**Short problem A**.
Which films in the blog excerpt are given along with a release year? List each one with its year.
**Short problem B**.
Reproduce the passage of the blog excerpt starting with "Frank attempts to" and going on through "was barely phased.".

**Document extract**.
I was pretty excited for this one going in, because I had managed to confuse it with 1982’s Slumber Party Massacre, the famous crypto-feminist slasher movie. There’s nothing even crypto-feminist about Sorority House Massacre, though it’s writer-director, Carol Frank, served as AD on the original film; instead, it has pretensions to artistry, and boy, but is the word “pretension” a solid fit. The plot is barbarically familiar: a young woman returns to the house where, as a child, she was almost killed by her brother (the movie attempts to tease this reveal out longer than it can be reasonably sustained) during his family-killing spree, to do something unclear with the sorority living there now. A lot of pseudoscience and unbearably heavy-handed foreshadowing lead us to understand that she and her brother share a psychic link, and so he escapes from the loony bin to find her and kill her, naturally enough slicing his way through many nubile co-eds on the way.

Frank attempts to use that foreshadowing, and overwrought dream sequences, to tart things up a bit, but it fails spectacularly. The only interesting thing about it is the fact that we meet our Final Girl after the events are all done, and she proceeds to describe them in flashback; thereby robbing the film of even the slightest margin of suspense. My two seatmates were appalled by all this, but we’ve cut our way through enough terrible slasher films on this blog that I was barely phased.

The lack of a red video channel was, unsurprisingly, disastrous for a film with this much stage blood.

4:25 AM
Back to black and white, just when it was needed! Seriously, they put together a fucking airtight schedule. The subject now is MST3K favorite The Mole People, of 1956. I’ve seen it in both its unexpurgated and Mstified versions, and I really ought to have slept through it; but I rather enjoy it, ultra-wooden John Agar performance and all. There’s such a gung-ho silliness to its bad archaeology, bad history, and bad geology, and the Mole People costumes are one of the best things that happened in all of ’50s monster cinema, I couldn’t help myself. Forgot about the miserable “let me tell you about science” non-diegetic opening sequence, though. Anyway, this is one is a proper B-movie classic. Next time you’re in the mood for a short, unashamedly dense matinee picture, hunt it down.

5:50 AM
My pre-Fest research suggested that 1980’s Galaxina would be a good place to take my main nap. Stayed awake for 7 or 10 minutes, just long enough to confirm that it was indeed an ass-ugly Star Wars rip-off in which basically every line was a godawful joke, and curled up in my uncomfortable chair without a moment’s regret.

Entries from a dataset
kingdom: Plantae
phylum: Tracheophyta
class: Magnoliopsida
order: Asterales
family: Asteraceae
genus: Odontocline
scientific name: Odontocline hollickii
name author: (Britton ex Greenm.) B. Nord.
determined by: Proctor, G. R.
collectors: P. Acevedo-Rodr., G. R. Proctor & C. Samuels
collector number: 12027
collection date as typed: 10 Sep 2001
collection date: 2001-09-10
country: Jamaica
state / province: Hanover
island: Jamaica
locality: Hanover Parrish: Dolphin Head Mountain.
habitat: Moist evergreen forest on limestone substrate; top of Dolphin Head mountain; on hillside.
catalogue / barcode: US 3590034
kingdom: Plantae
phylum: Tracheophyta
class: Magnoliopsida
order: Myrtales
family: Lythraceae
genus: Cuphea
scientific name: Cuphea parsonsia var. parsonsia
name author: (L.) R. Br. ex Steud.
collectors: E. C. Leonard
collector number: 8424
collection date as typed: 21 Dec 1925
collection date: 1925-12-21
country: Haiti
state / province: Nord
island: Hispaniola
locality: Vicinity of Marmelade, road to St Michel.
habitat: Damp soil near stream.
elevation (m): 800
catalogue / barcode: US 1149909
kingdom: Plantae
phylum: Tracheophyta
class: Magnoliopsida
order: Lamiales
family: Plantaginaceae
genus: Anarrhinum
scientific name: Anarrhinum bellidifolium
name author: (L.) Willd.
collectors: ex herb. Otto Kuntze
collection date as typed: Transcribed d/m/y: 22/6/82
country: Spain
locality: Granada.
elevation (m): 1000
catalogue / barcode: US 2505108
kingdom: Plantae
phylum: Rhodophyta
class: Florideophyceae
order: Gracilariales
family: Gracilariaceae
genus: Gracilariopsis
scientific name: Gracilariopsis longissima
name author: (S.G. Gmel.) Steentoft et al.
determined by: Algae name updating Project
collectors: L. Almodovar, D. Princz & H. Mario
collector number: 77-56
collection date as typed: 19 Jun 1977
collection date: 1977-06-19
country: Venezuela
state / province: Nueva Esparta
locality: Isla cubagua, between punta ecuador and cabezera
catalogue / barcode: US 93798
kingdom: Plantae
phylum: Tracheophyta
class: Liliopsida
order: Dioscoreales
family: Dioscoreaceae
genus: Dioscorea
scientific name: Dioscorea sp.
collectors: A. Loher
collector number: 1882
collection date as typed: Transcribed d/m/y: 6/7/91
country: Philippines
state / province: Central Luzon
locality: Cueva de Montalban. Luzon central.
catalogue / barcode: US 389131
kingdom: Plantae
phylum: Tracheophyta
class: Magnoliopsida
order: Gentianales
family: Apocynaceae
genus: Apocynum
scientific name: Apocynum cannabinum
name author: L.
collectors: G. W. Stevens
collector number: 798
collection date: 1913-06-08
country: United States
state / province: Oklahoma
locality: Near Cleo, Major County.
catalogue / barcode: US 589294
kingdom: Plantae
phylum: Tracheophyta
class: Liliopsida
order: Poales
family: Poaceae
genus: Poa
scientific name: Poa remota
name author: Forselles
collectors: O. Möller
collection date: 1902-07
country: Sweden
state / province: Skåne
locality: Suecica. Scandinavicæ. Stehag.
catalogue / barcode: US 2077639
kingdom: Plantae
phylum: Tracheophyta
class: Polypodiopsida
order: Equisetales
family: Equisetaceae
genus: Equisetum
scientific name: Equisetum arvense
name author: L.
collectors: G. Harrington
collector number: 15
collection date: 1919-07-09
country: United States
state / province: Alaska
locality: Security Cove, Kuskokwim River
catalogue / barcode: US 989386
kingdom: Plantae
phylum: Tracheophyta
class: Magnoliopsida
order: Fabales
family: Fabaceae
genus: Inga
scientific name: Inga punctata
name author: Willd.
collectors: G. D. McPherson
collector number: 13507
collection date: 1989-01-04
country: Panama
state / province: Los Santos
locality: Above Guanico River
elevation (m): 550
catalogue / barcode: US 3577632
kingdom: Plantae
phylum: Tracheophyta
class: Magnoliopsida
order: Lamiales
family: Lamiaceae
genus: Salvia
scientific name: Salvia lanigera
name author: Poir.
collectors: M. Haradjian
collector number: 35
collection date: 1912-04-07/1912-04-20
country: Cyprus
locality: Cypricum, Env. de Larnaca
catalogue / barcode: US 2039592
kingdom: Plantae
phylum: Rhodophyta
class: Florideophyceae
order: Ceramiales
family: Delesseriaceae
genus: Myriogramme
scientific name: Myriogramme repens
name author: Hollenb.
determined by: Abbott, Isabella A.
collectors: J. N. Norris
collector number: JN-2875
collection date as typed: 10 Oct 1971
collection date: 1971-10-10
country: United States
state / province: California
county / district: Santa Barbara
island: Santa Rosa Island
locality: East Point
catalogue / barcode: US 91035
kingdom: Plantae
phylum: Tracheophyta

**Full answer A**.
Slumber Party Massacre (1982), The Mole People (1956), Galaxina (1980)

**Full answer B**.
Frank attempts to use that foreshadowing, and overwrought dream sequences, to tart things up a bit, but it fails spectacularly. The only interesting thing about it is the fact that we meet our Final Girl after the events are all done, and she proceeds to describe them in flashback; thereby robbing the film of even the slightest margin of suspense. My two seatmates were appalled by all this, but we’ve cut our way through enough terrible slasher films on this blog that I was barely phased.